Once your stack is nicely pressed in the center of the plates, tighten the bolts. You want a good squeeze, but don't overdo it and snap the bolts.
Now the Flux
For flux, I used two teaspoons of borax in some clean water. Mixed and brushed on with a new artist's paint brush. Apply flux all the way around the outside of the stack. This will prevent oxidization of the metals and reduce the risk of having a bad weld in the layers.
Step 3: Heat to Near Melting
Using one of the longer bolts, attached some form of handle. I had some scrap bar stock with a hole in it. Use one more nut and lock it on.
Safety Note on Forges
A propane forge is a wonderful and potentially dangerous thing. There are many risks associated with running a forge from severe burns, to carbon monoxide poisoning, to an explosion. Please understand all the safety risks associated with your forge. Use in a well ventilated area. Zinc fumes can cause "metal fume fever", which is probably not the best thing for you.
Start the forge and let it get up to temperature. Put the stack in the forge and rotate it around. Like cooking a wiener at the camp fire. We're aiming for even heating that goes all the way through the billet. You need to stop heating the billet as soon as you see the brass starting to sweat on the edges. The whole billet with be an orange-yellow color.
DO NOT OVERHEAT! The brass will liquefy and run out from between the copper, effectively ruining your mokume-gane.
Copper melts at around 1080°C (1976°F) and yellow brass (which is an alloy of copper and zinc) has a melting point around 930°C (1710°F).
Cooling and Disassembly
In the photo sequence you can see the billet is cooling, yet is still a red color. It will take good amount of time to cool. Let it cool slowly. Give it at least a half hour and check the temperature. If it needs longer, the wait it out.

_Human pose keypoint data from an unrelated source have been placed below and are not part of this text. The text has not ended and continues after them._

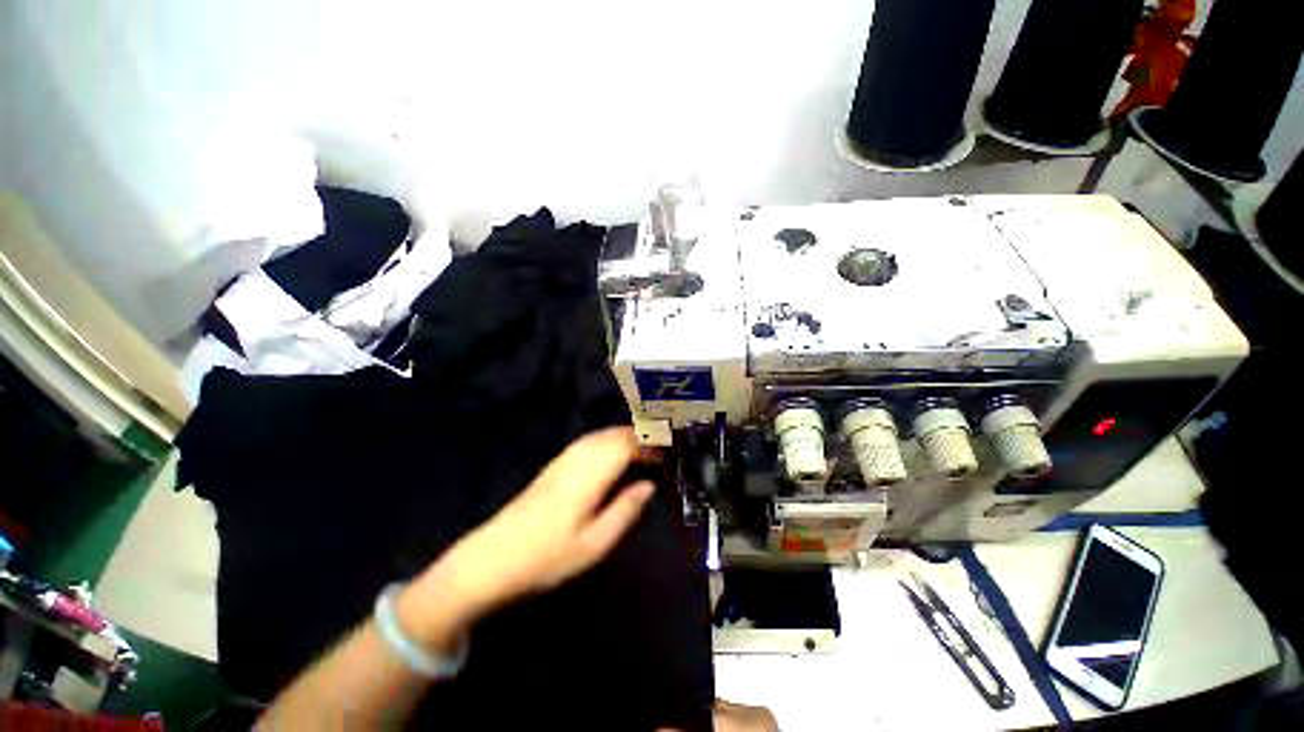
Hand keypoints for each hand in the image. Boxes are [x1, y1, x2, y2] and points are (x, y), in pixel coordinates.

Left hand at [402, 427, 654, 641]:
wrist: (493, 558)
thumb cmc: (547, 556)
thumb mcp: (595, 543)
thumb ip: (625, 510)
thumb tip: (648, 486)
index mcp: (591, 473)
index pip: (628, 445)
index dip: (651, 445)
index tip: (669, 454)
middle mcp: (578, 457)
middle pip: (615, 434)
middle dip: (642, 437)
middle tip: (662, 451)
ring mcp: (564, 458)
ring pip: (602, 435)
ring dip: (626, 437)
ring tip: (645, 450)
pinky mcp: (556, 464)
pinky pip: (590, 441)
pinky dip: (610, 441)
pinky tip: (614, 454)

Donning some welder's gloves you can start to take the press plate apart. I didn't have any luck undoing the nuts. I tried some lubricant, but gave up on that and hack sawed the bolts off.
Step 4: Making Raindrops
To make the raindrop pattern, a series of partial holes are drilled. These can vary in depth and diameter. I went with a straight 5/16" drill bit and drilled a sort of grid. The depth of the "dents" ranged from 1/8" to 3/16" (3 mm or 4 mm). Really anything goes here. Just don't drill too deep.
When are holes not holes?
When you pound them out with a hammer!
After drilling the billet with random dimple, heat the billet in the forge again. This time take it to red hot. With a hammer and anvil, pound the billet flat. This brings the layers from inside the holes back up to the surface. I repeated this process two times.
Whoa Nelly that looks ugly! But there is still more work to do. Those little dents in the surface will be ground out in the next step.

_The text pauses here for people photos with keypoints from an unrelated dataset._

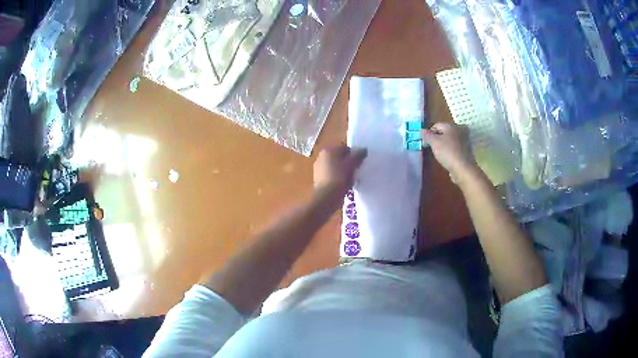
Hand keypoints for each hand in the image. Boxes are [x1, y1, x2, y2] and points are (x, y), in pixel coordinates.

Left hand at [313, 146, 366, 197]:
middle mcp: (322, 157)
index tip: (359, 163)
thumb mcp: (352, 164)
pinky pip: (332, 175)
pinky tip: (344, 185)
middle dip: (349, 163)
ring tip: (351, 180)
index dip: (354, 155)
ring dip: (344, 171)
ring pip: (336, 167)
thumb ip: (359, 155)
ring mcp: (319, 168)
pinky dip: (338, 178)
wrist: (327, 196)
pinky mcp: (319, 179)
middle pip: (340, 157)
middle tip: (356, 171)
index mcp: (328, 150)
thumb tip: (363, 150)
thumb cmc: (339, 177)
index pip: (345, 148)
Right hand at [422, 123, 479, 183]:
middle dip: (437, 139)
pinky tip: (447, 158)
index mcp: (452, 125)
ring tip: (439, 154)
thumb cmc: (448, 152)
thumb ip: (427, 135)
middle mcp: (460, 130)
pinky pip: (455, 148)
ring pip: (450, 140)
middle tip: (432, 148)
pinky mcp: (467, 150)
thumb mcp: (434, 142)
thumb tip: (422, 130)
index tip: (425, 143)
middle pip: (444, 132)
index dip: (429, 133)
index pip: (437, 125)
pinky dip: (450, 151)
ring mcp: (465, 140)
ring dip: (444, 145)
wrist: (463, 169)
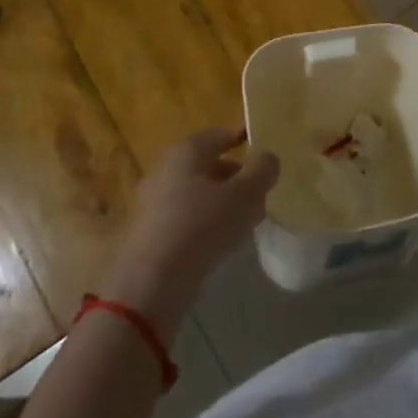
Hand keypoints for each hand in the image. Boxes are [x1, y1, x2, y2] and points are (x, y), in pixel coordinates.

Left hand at [103, 128, 279, 329]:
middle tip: (261, 193)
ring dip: (224, 201)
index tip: (264, 152)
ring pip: (198, 192)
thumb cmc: (201, 225)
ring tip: (248, 220)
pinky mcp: (149, 231)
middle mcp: (165, 169)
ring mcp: (153, 201)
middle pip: (208, 165)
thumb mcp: (245, 194)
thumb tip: (267, 157)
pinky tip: (223, 240)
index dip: (243, 140)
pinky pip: (186, 216)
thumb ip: (263, 169)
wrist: (152, 282)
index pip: (219, 135)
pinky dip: (206, 221)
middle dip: (237, 177)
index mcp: (186, 152)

Step 5: Grinding and Finishing
For grinding I used a belt sander. A 60 to 80 grit belt smooth the surface and take the dents out. A rasp or coarse file will do the job too, but slower than the power sander.
As always, use your respirator when grinding.
Once the dents are gone, move over to the workbench and some wet/dry sand paper and work the finish up. In the photo I am using 120 grit wet/dry automotive sand paper. A squirt of water helps greatly here as it lubricates and cleans the swarf away. Chunks can cause scratches to appear so squirt away and sand until the scratches are gone.
After the 120 grit sanding is looking good, move to a 320 or 400 grit. With each grit the raindrop pattern begins to look more and more beautify. This is a really satisfying thing.
Once the 400 grit sanding looks good. Some buffing on a buffing wheel with black abrasive compound really brings on the shine.
This piece of mokume-gane will make four bolsters for knives in the future and adds another handmade dimension to my craft.
I hope that you have enjoyed this Instructable.
Please let me know how it worked for you.